La consommation des ménages français a augmenté plus que prévu en octobre, laissant espérer une bonne performance au quatrième trimestre alors que l'amélioration du climat des affaires dans l'industrie marque le pas.

Les dépenses en produits manufacturés ont augmenté de 1,1% le mois dernier après avoir déjà rebondi de 2,4% (2,3% en première estimation) en septembre, selon des données CVS/CJO publiées par l'Insee.

Vingt économistes interrogés par Reuters s'attendaient en moyenne à une progression de 0,4%, l'estimation la plus haute étant de 1,0%.

"Ce nouveau mois de forte hausse conforte bien l'idée que la déception de la croissance au troisième trimestre sera largement effacée au quatrième", commente Olivier Gasnier, économiste à la Société générale.

Selon les comptes nationaux publiés le 13 novembre, le produit intérieur brut de la France a augmenté de 0,3% au troisième trimestre, moitié moins que prévu, avec une petite hausse de 0,2% de la consommation des ménages qui faisait suite à une progression de 0,7% au trimestre précédent.

Les dépenses en produits manufacturés représentent environ le quart de la consommation totale des ménages en biens et en services.

En octobre, elles ont été soutenues pour l'essentiel par les équipements pour le logement, en hausse de 2,2% après +0,7% en septembre, et par les achats de textile-cuir qui ont encore progressé de 2,6% (après +2,9% en septembre), aidés par la nouvelle réglementation sur les soldes.

Les achats de voitures ont pour leur part progressé encore de 0,6% après un bond de 10,2% en septembre.

Au total, les dépenses en biens durables ont augmenté de 1,3% en octobre après une hausse de 5,2% le mois précédent, due presqu'entièrement à l'automobile.

ATTENTION À 2010

"Les ventes au détail et la consommation des ménages avaient marqué une pause au troisième trimestre. Cette période semble révolue et les ventes du quatrième trimestre s'annoncent beaucoup plus robustes", estime Dominique Barbet chez BNP Paribas.
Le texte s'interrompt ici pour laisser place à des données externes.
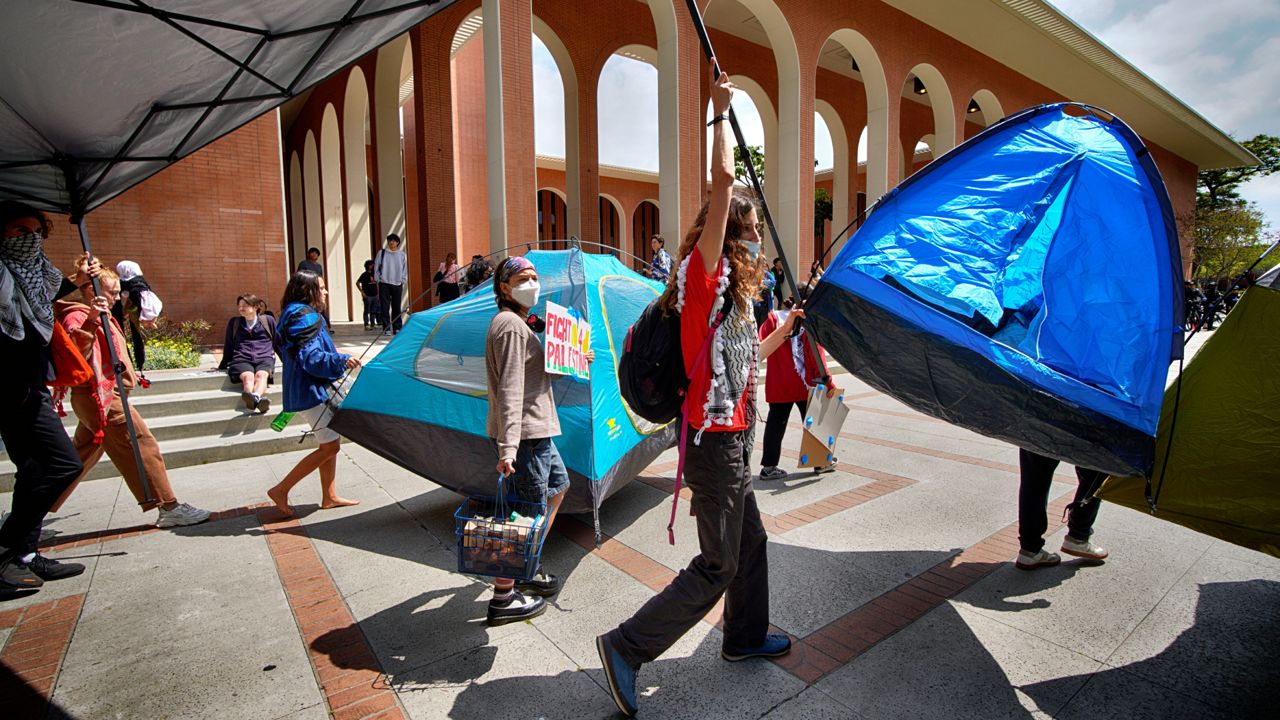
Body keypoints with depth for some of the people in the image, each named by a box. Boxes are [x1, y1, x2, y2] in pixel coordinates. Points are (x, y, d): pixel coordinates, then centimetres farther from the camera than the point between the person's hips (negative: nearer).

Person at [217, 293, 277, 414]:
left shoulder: (268, 320, 18)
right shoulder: (233, 323, 23)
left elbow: (277, 342, 25)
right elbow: (228, 346, 29)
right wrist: (222, 366, 30)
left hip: (264, 358, 0)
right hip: (241, 359, 0)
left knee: (261, 375, -38)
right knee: (247, 376, -37)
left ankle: (256, 397, -69)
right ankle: (253, 399, -69)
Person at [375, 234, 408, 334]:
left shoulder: (402, 254, 7)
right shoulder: (381, 253, 3)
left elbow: (405, 269, 11)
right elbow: (376, 267, 5)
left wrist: (402, 281, 3)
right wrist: (378, 281, 0)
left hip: (397, 284, 1)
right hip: (384, 284, -1)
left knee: (396, 307, 5)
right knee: (385, 307, -2)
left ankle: (397, 328, 11)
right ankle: (386, 328, 1)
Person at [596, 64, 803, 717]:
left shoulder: (728, 289, 15)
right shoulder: (704, 270, -12)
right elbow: (723, 180, -21)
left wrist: (785, 328, 25)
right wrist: (720, 111, -9)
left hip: (730, 436, 10)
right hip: (715, 438, -10)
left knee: (750, 542, 23)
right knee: (717, 565, 0)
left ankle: (744, 637, 43)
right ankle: (627, 645, 10)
"Un certain nombre de ménages avaient réduit leur budget de vacances, ce qui a pesé sur l'activité au troisième trimestre et spécialement dans les services. Mais on ne pense pas que cela se reproduira avec les achats de Noël et on attend un rebond de la croissance du PIB".
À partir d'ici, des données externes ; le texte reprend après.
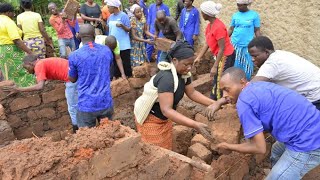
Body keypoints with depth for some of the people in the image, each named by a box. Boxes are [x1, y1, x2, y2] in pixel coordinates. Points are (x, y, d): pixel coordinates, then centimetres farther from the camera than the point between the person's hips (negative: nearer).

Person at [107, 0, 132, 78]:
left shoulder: (123, 16, -9)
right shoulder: (110, 17, 9)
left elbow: (128, 29, -10)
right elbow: (108, 29, 15)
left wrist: (122, 26, -27)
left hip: (123, 45, -6)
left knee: (126, 63, 0)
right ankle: (117, 77, 24)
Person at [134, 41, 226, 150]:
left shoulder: (183, 74, -8)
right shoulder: (166, 78, -34)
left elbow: (192, 93, 4)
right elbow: (166, 110, -40)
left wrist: (213, 103, -9)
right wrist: (195, 125, -44)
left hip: (164, 117, 8)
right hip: (150, 119, -8)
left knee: (166, 149, 16)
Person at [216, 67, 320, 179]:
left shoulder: (244, 102, -19)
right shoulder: (258, 85, 8)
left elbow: (259, 148, -16)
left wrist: (229, 147, -1)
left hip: (308, 143, -10)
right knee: (277, 151, 32)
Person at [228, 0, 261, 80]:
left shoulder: (254, 15, -2)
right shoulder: (235, 15, 5)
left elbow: (257, 31, 1)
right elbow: (231, 29, 9)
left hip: (248, 46, -2)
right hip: (235, 45, 2)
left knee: (247, 67, 5)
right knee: (235, 66, 6)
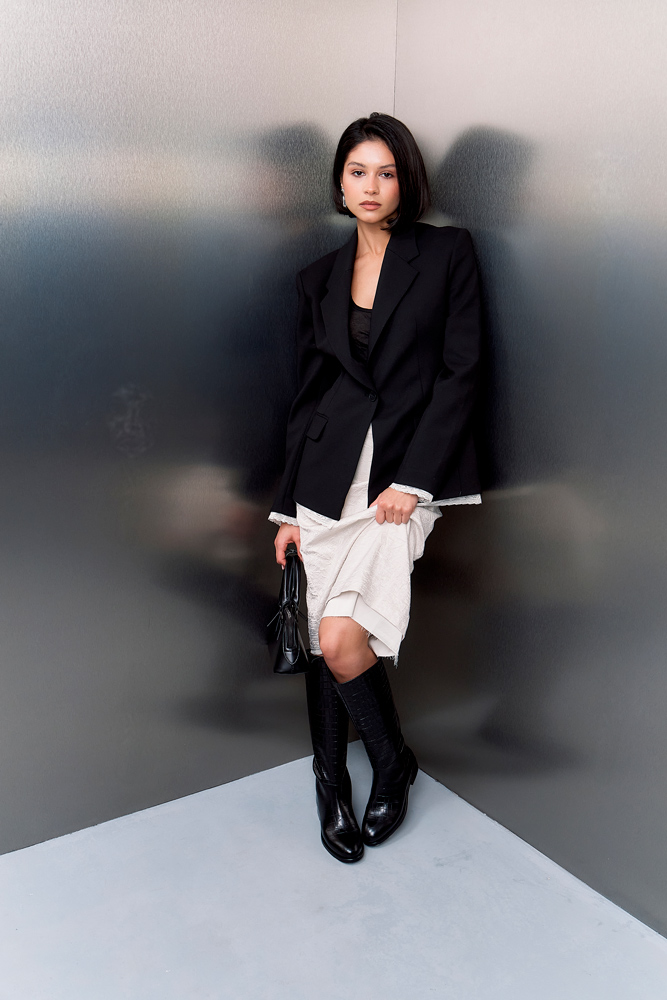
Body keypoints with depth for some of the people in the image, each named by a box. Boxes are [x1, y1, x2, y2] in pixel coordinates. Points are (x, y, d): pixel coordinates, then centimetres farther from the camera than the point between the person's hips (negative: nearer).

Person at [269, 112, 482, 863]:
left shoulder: (446, 254, 3)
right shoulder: (318, 279, 13)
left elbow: (460, 371, -4)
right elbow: (307, 393, 13)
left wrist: (411, 480, -12)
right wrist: (289, 505, 10)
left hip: (404, 475, -3)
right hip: (330, 475, 4)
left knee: (342, 640, -14)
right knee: (326, 641, 4)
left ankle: (393, 764, 15)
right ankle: (332, 784, 26)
Olivier Gasnier, chez Société générale, partage le même optimisme tout en rappelant que les ventes de voitures baisseront mécaniquement l'an prochain avec la diminution de la prime à la casse à partir du 1er janvier.
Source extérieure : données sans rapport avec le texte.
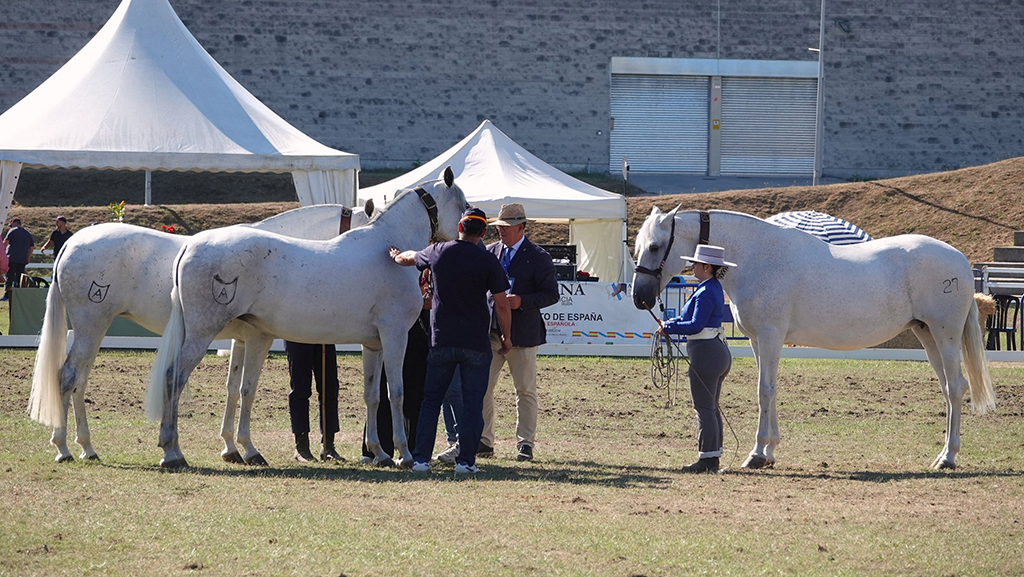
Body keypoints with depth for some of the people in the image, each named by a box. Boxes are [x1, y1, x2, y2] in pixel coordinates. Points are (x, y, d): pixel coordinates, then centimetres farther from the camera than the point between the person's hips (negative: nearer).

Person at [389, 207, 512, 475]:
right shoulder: (487, 261, -7)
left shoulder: (438, 252, 2)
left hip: (441, 340, 2)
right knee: (472, 403, 3)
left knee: (431, 400, 10)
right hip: (476, 342, -2)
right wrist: (506, 336, 7)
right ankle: (466, 460, -1)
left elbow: (409, 258, 24)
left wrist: (395, 256, 47)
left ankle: (421, 458, 7)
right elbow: (502, 304, -7)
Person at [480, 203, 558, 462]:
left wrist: (522, 302, -19)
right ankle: (483, 441, 10)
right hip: (489, 331, 4)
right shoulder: (489, 252, 11)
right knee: (481, 387, 1)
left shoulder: (538, 257, -3)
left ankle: (525, 443, 10)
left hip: (521, 334, -4)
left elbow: (551, 294, -5)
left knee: (525, 391, 3)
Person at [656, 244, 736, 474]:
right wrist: (671, 324, 6)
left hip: (705, 353, -11)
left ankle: (707, 459, -3)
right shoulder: (715, 288, 14)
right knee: (711, 408, 15)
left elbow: (696, 325, -23)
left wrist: (668, 328, -12)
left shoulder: (706, 293, -17)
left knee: (704, 408, -5)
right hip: (719, 351, 11)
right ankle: (713, 456, 20)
"Il y a vraiment une résistance de la consommation des ménages qui est évidente. Bien sûr il y a avec l'automobile un effet temporaire qui sera corrigé en 2010 mais d'un point de vue plus fondamental la formidable remontée du taux d'épargne - qui a augmenté de deux points en un an à près de 17% - offre un coussin de sécurité pour la croissance", estime-t-il.

Nicolas Bouzou, chez Asterès, tire toutefois la sonnette d'alarme pour 2010. "Un chômage élevé, une inflation stabilisée, une politique publique moins accommodante - rien ne dit que la consommation ne souffrira pas l'année prochaine", avertit-il.

L'enquête de conjoncture de l'Insee dans l'industrie, publiée au même moment, a montré une stabilisation du climat des affaires au mois de novembre avec une baisse des carnets de commandes tant à l'exportation que sur le marché intérieur.

"La baisse des carnets de commandes est particulièrement nette dans le secteur des biens de consommation et les industriels de cette branche anticipent un reflux prononcé de l'activité au cours des prochains mois", relève Nicolas Bouzou.